Elastica burnt out quickest among the Britpop bands, but in its prime it seemed like a test run for the Strokes, with fixations on Wire standing in for Television (and resulting in plagiarism lawsuits that were settled out of court). Regardless of where the source material came from, singles “Connection,” “Stutter,” and “Line Up” injected some bite and a lipstick-on-beer-bottle sense of style into the Britpop years, and in Justine Frischmann and Donna Matthews provided the era with much-needed female stars.

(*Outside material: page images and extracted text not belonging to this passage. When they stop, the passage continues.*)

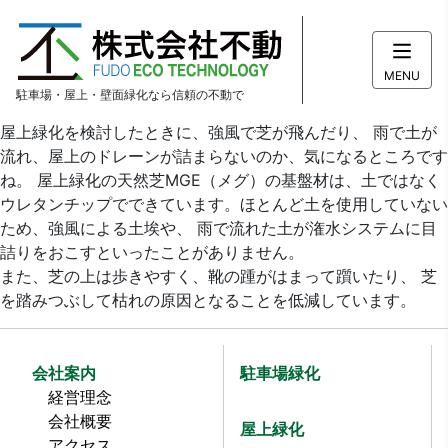
MENU
駐車場・屋上・壁面緑化なら信頼の不動で
屋上緑化を検討したときに、強風で芝が飛んだり、 雨で土が
流れ、屋上のドレーンが詰まらないのか、気になるところです
ね。 屋上緑化の天然芝MGE（メグ）の基盤材は、土ではなく
ウレタンチップでできています。ほとんど土を使用していない
ため、強風による土埃や、 雨で流れた土が潅水システムに目
詰りをおこすといったことがありません。
また、芝の上は歩きやすく、靴の踵がはまって躓いたり、 芝
を踏みつぶして枯れの原因となることを低減しています。
会社案内
駐車場緑化
経営理念
会社概要
屋上緑化
アクセス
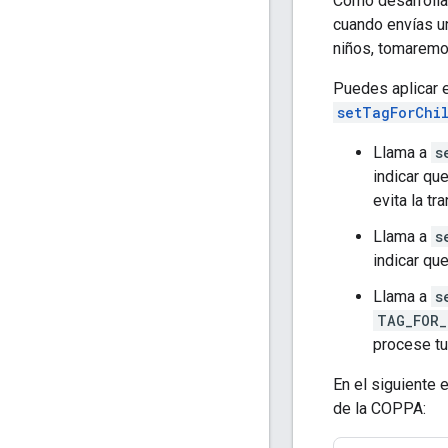
Como desarrollad
cuando envías un
niños, tomaremos
Puedes aplicar e
setTagForChi
Llama a
s
indicar qu
evita la t
Llama a
s
indicar qu
Llama a
s
TAG_FOR_
procese tu
En el siguiente 
de la COPPA:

Elastica’s self-titled album packed in a lifetime’s worth of no-nonsense, whip-smart two- and three-minute rock songs, which was just as well, as it’s the only music of consequence the band ever produced.

The youthful exuberance of Britpop was best characterized by Supergrass, which volleyed both the brisk punk of “Caught By the Fuzz” and the brisk enthusiasm of “Alright” into the charts in 1995, along with three other singles from its debut album, I Should Coco. Steven Spielberg tried to cast them in a ’90s version of The Monkees; they turned him down and instead went on to make one more outstanding album, 1997’s In It For The Money, and a string of decent ones.

Where not to start:  A whole host of veteran U.K. rock bands enjoyed either a resurgence or a career boost during the Britpop era, but only had a tangential at best relationship to the core groups: Boo Radleys, The Charlatans, Divine Comedy, Radiohead, Lush, Teenage Fanclub, and The Verve. Each band has elements about it to recommend, but they’re not central to the Britpop narrative. Other U.K. indie heroes like Black Grape (featuring members of Happy Mondays), Paul Weller (The Jam, The Style Council), and Edwyn Collins (Orange Juice) also enjoyed career rehabilitations during these years, but shouldn’t actually be considered Britpop. (Ride and ex-Stone Roses guitarist John Squire also took shots at Britpop-like music, but with dire results.)

And then there was Menswe@r. A group of scenesters essentially cobbled together like a Camden Town version of a boy band, its shameless chart-baiting endeared the group to virtually nobody, but singles like “I’ll Manage Somehow,” “Being Brave,” “Sleeping In,” and “Daydreamer”—the best Elastica song not written by Elastica… or Wire—hold up.

For the real dregs, the sluggish, laddish Oasis acolytes that emerged from 1996 on were generally dreadful, with the exception of a stray song or two by Cast and Embrace. Otherwise, Ocean Colour Scene, Northern Uproar, and Kula Shaker are particularly terrible. Still, they’re more memorable than Britpop runts Longpigs, Shed Seven, Salad, Powder, Dodgy, Heavy Stereo, Marion, These Animal Men, on so on.